Cardiovascular device developer Neovasc raised $63.6 million through the sale of 8.8 million shares at $7.19. Shareholders including directors, officers, and employees sold another 1.7 million shares. Leerink; Canaccord Genuity; JMP Securities; and Ladenburg Thalmann were underwriters. Neovasc proposed the offering after market close on Monday, when its shares were at $8.71. The company added $1.81 (25%) to $9 on NASDAQ and $2.62 (30%) to $11.49 in Toronto on Thursday.
Oncology drug developer Mirati raised $45 million through the sale of 2.3 million shares at $20. Underwriters included Citigroup; Jefferies; and Leerink. Mirati proposed the offering after market Wednesday, and gained $0.83 to $21.29 on Thursday.
CNS play Xenoport raised $100 million through the sale of convertible senior notes, which bear 2.5% percent interest, mature in 2022 and initially convert at $10.72. Xenoport gained $0.14 to $8.89 on Thursday after proposing the note deal after market Wednesday.
Diagnostics company Atlas Genetics Ltd. (Trowbridge, U.K.) raised $20 million in a series C round from new investor RMI Partners, a subsidiary of Rusnano, and existing investors Novartis Venture Funds; Consort Medical plc; Johnson & Johnson Development Corp. (JJDC), the venture arm of Johnson & Johnson (NYSE:JNJ); LSP; BB Biotech Ventures; and South West Ventures Fund.
The company expects to launch its Atlas io system in Europe this year as a diagnostic for chlamydia. The point-of-care diagnostic detects nucleic acids present in a variety of bacterial infections including chlamydia and methicillin-resistant Staphylococcus aureus (MRSA) infection. The company is planning U.S. clinical trials of the system.
Atlas received the final tranche of its L16.9 million ($28.5 million) series B round in April 2014.
Sen. Lamar Alexander (R-Tenn.), chairman of the U.S. Senate Health, Education, Labor and Pensions (HELP) Committee, and Sen. Richard Burr (R-N.C.) released the Innovation for Healthier Americans report on Thursday. The report is intended to identify opportunities for reform at NIH and FDA. Its publication marked the start of a Senate HELP Committee initiative, led by Alexander and ranking Democrat Sen. Patty Murray (D-Wash.), to examine the development and review process for drugs and medical devices and introduce legislation to address inefficiencies. Comments are due Feb. 23.
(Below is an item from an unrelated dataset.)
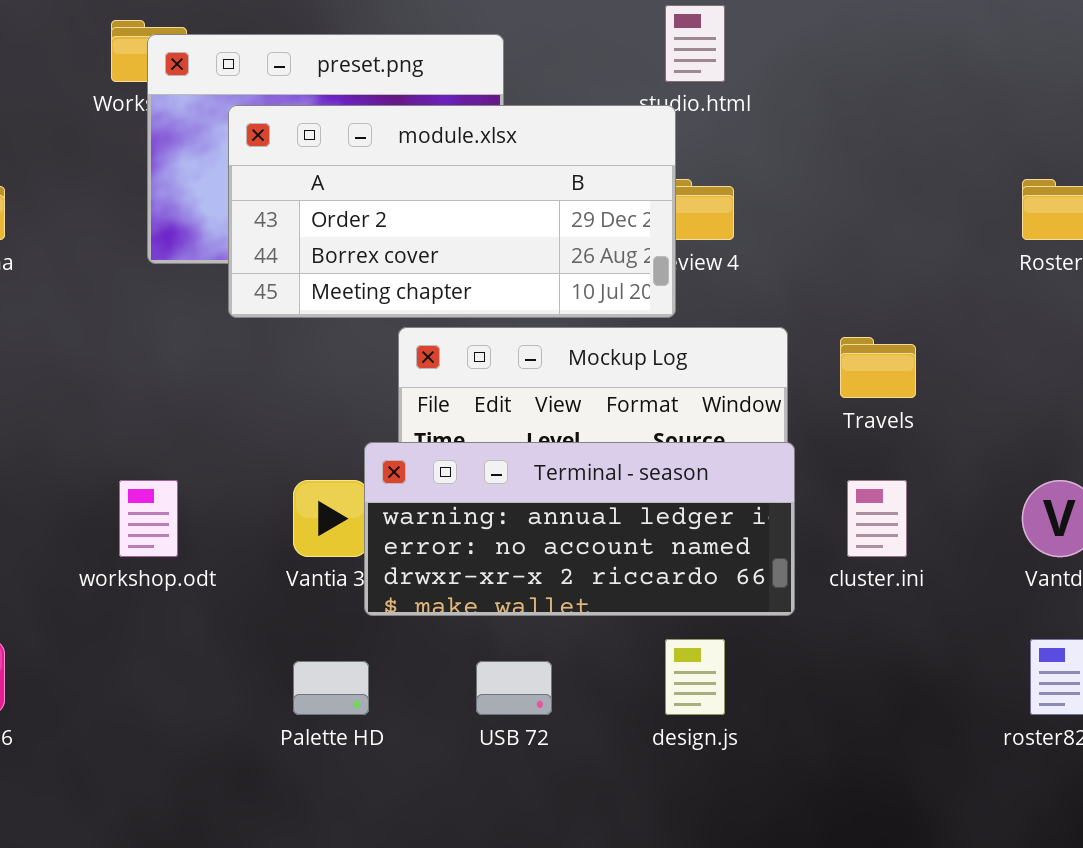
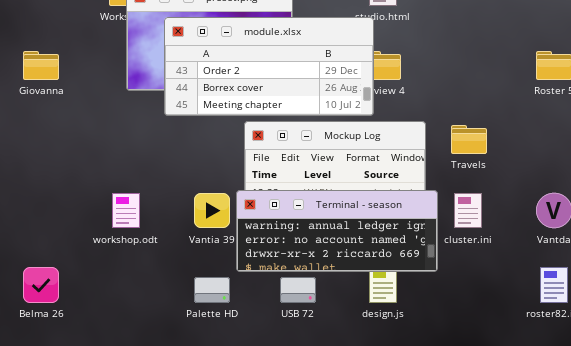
Terminal - season: [364,442,795,616] -> [236,190,438,272], moved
The report followed Tuesday's release of a discussion draft of 21st Century Cures legislation by the U.S. House Energy & Commerce Committee proposing changes to FDA's regulation of drugs, medical devices, clinical research and reimbursement (see BioCentury Extra, Jan. 27).
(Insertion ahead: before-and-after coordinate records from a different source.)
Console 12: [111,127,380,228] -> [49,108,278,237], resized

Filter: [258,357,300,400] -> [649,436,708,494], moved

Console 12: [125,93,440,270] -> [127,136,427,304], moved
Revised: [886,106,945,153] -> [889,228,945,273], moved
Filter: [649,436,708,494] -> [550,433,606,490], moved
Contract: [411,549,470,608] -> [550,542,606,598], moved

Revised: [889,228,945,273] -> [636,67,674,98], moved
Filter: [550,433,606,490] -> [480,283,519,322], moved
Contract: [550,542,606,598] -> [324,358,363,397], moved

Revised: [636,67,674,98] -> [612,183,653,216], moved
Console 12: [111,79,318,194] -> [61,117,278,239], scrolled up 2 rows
Alexander and Burr called for feedback on how to facilitate adoption of innovative clinical trial designs that would speed development and reduce costs.
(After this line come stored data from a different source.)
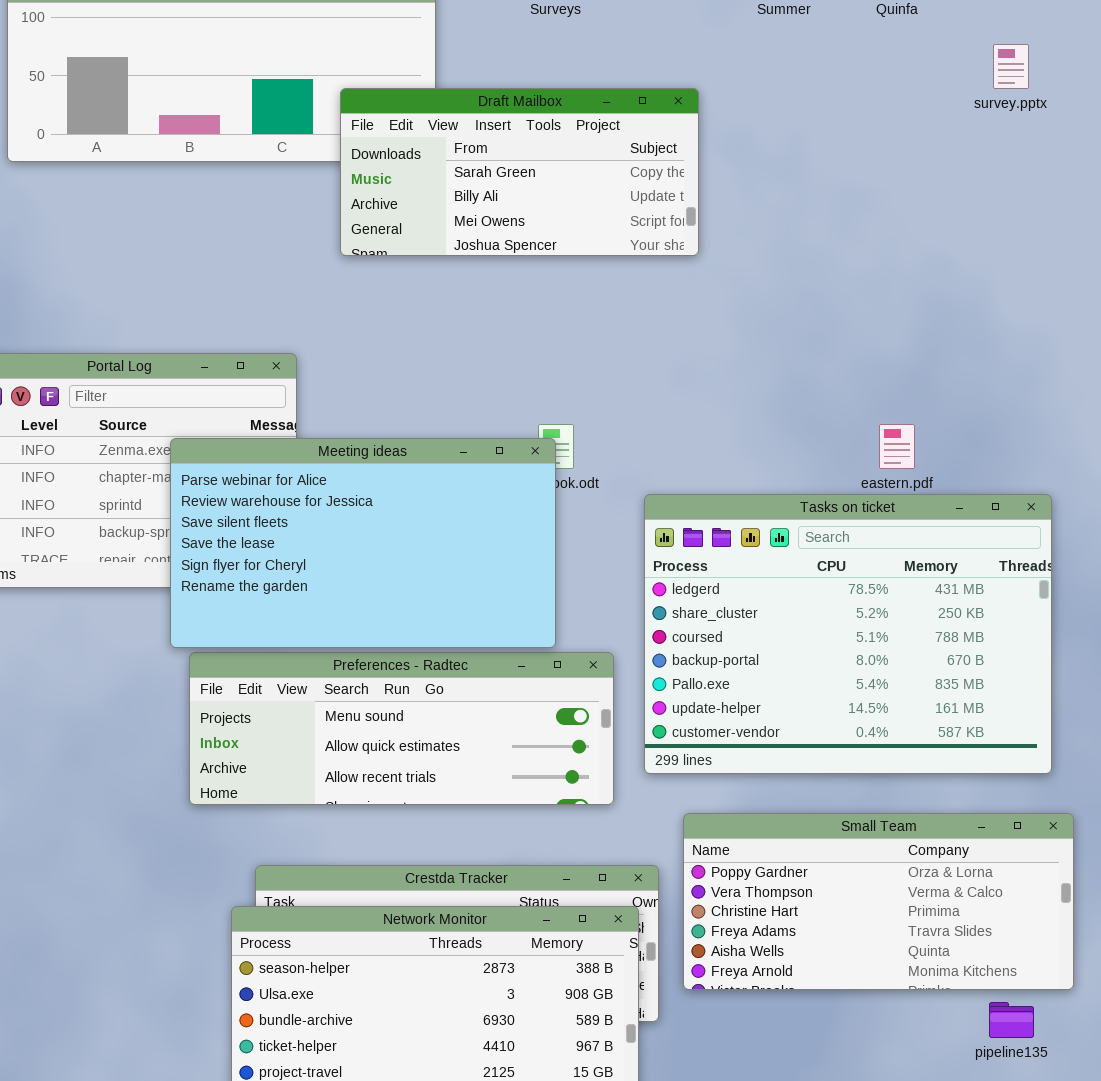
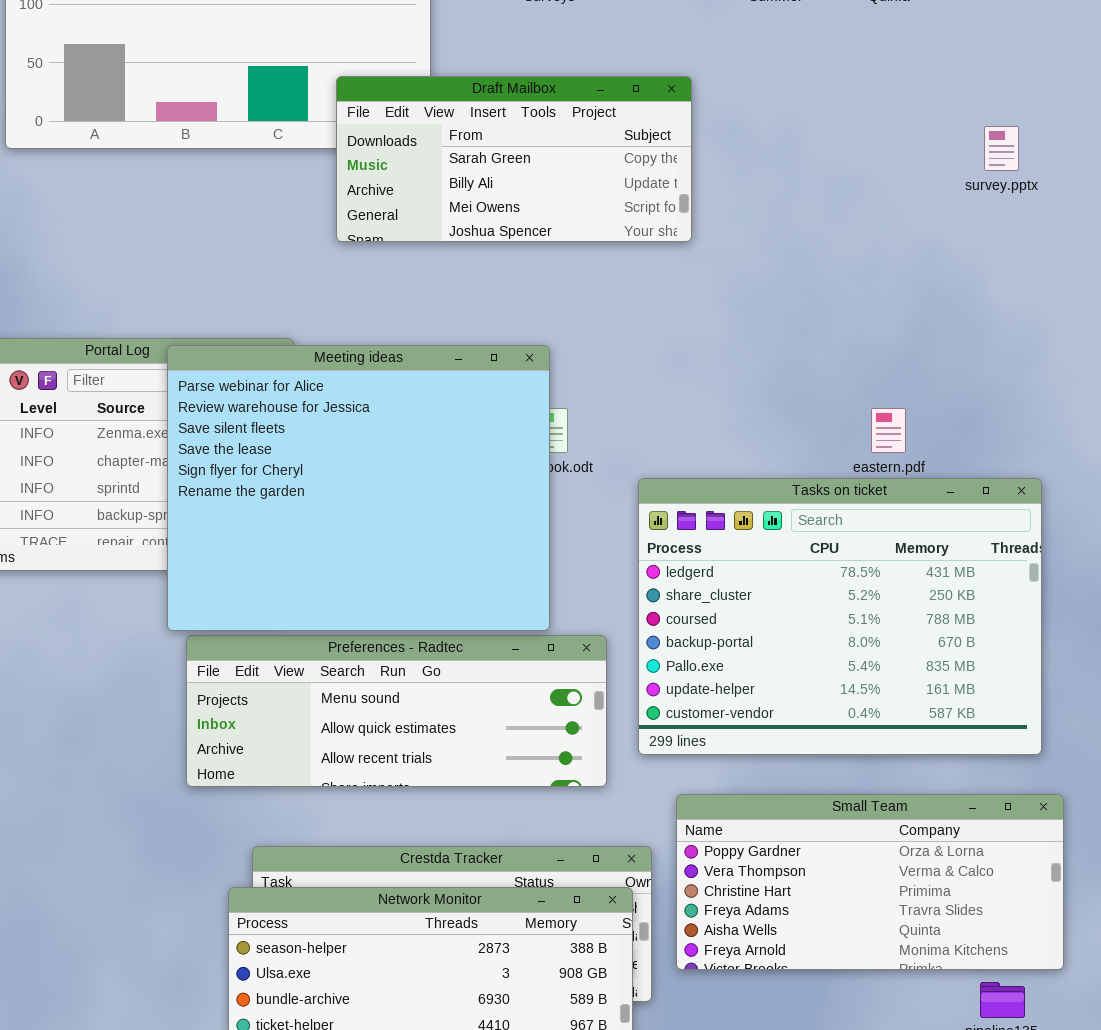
survey.pptx: [993,44,1029,89] -> [984,126,1019,171], moved
Meeting ideas: [170,438,556,648] -> [167,345,550,631], resized

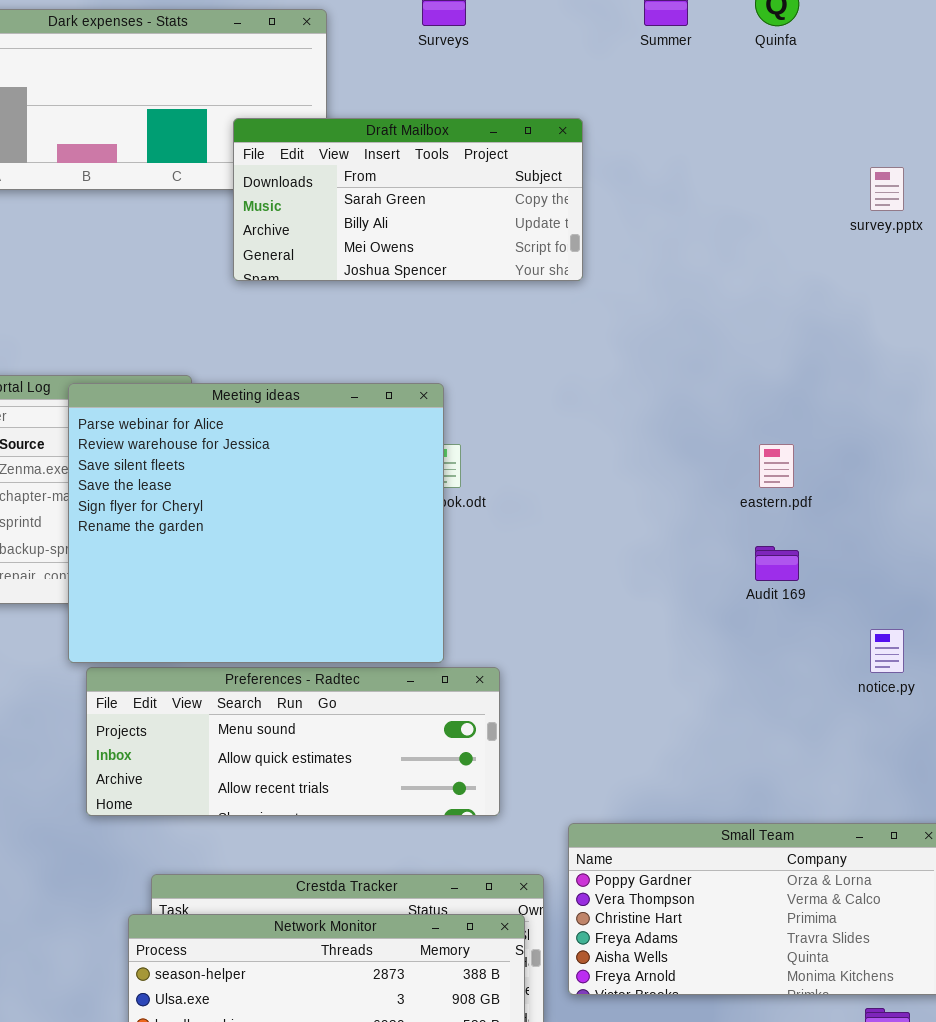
Tasks on ticket: [638,478,1042,755] -> none, closed

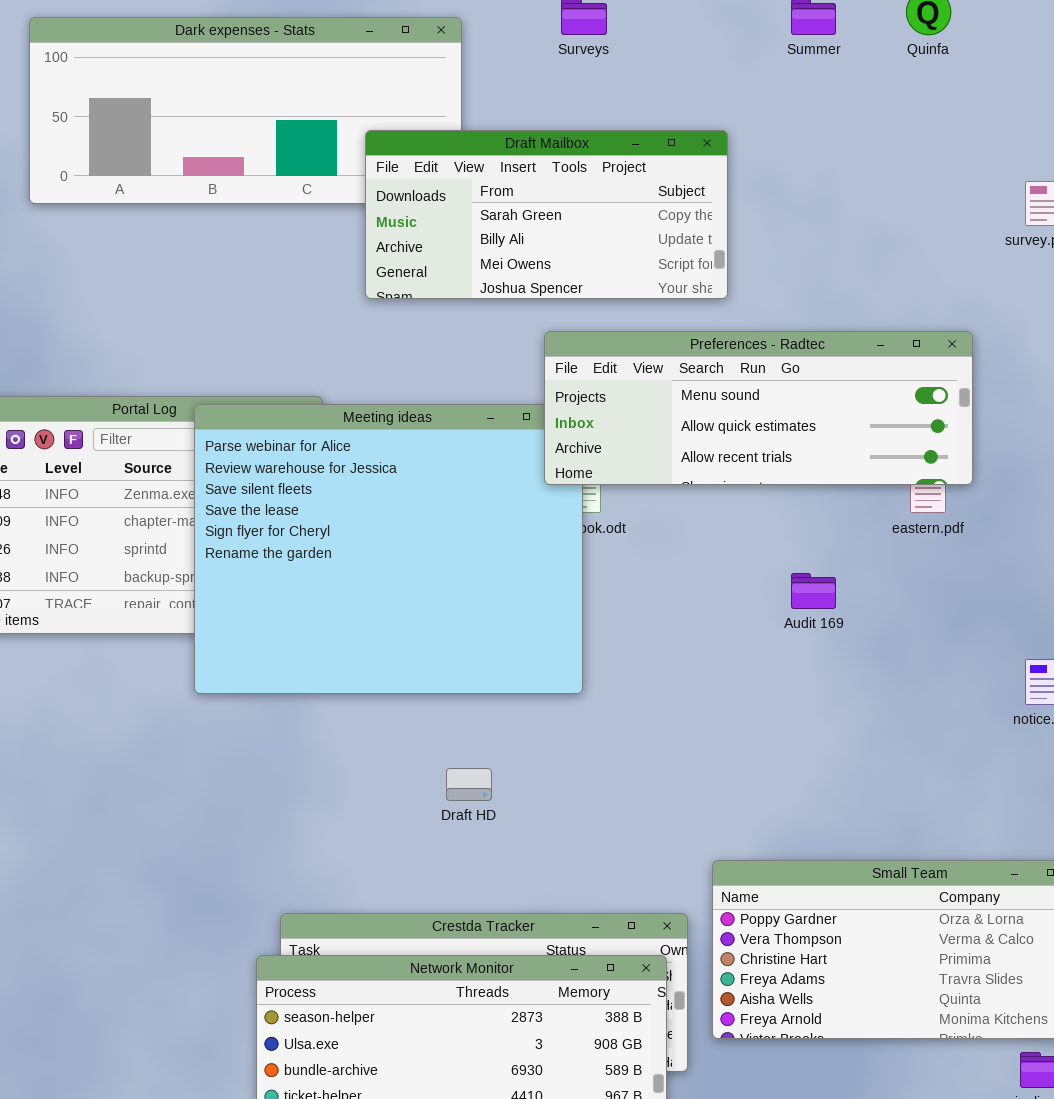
Audit 169: [755,546,799,581] -> [791,573,836,609], moved
Preferences - Radtec: [86,667,500,816] -> [544,331,973,485], moved

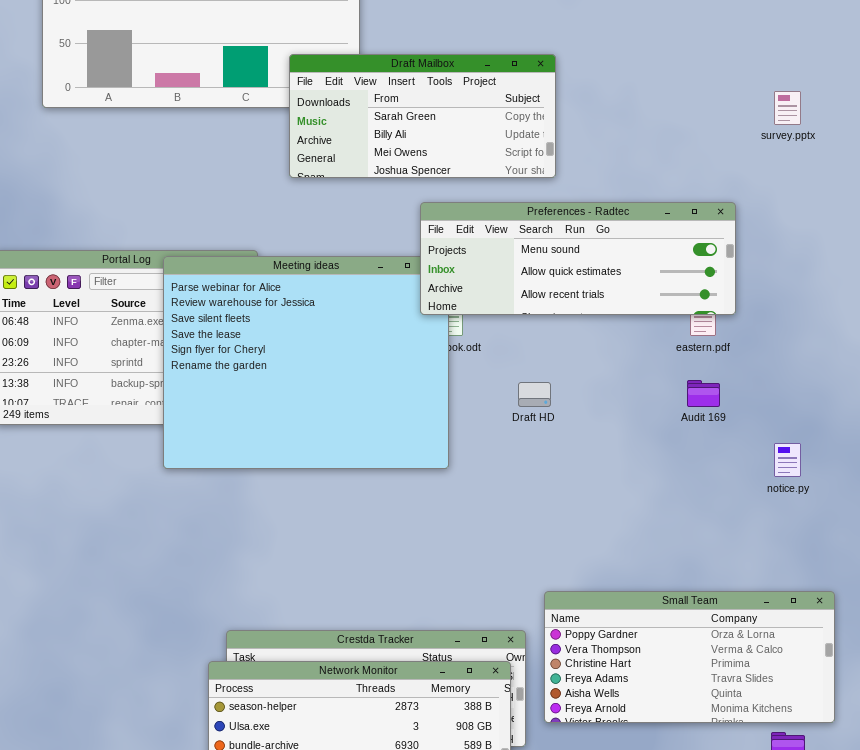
Audit 169: [791,573,836,609] -> [687,380,720,407], moved
Draft HD: [446,768,492,801] -> [518,382,551,407], moved

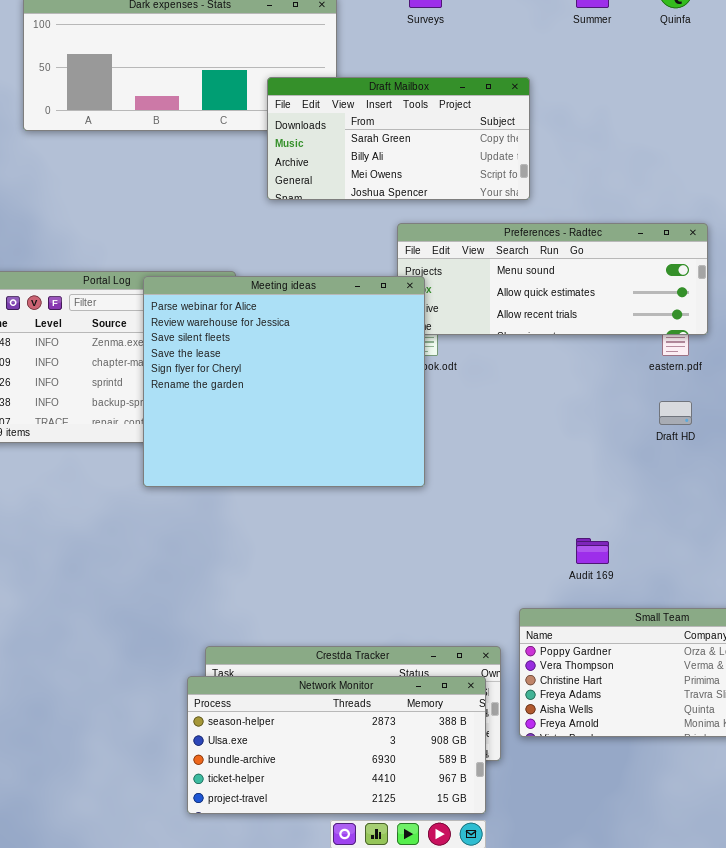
Meeting ideas: [163,256,449,469] -> [143,276,425,487], raised
Audit 169: [687,380,720,407] -> [576,538,609,564], moved
Draft HD: [518,382,551,407] -> [659,401,692,425], moved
The report questioned whether FDA should update its standards for safety and efficacy and whether FDA is adequately prepared to review a wide range of new technologies. It highlighted initiatives at FDA and NIH dedicated to accelerating the medical product review process and called for feedback on identifying measurable outcomes from these initiatives.
The report also asks whether there are opportunities for FDA to collaborate with international regulatory partners and expedite approvals for products that have been reviewed and approved abroad.
House Energy & Commerce Committee Chairman Rep. Fred Upton (R-Mich.) issued a statement expressing support for the report.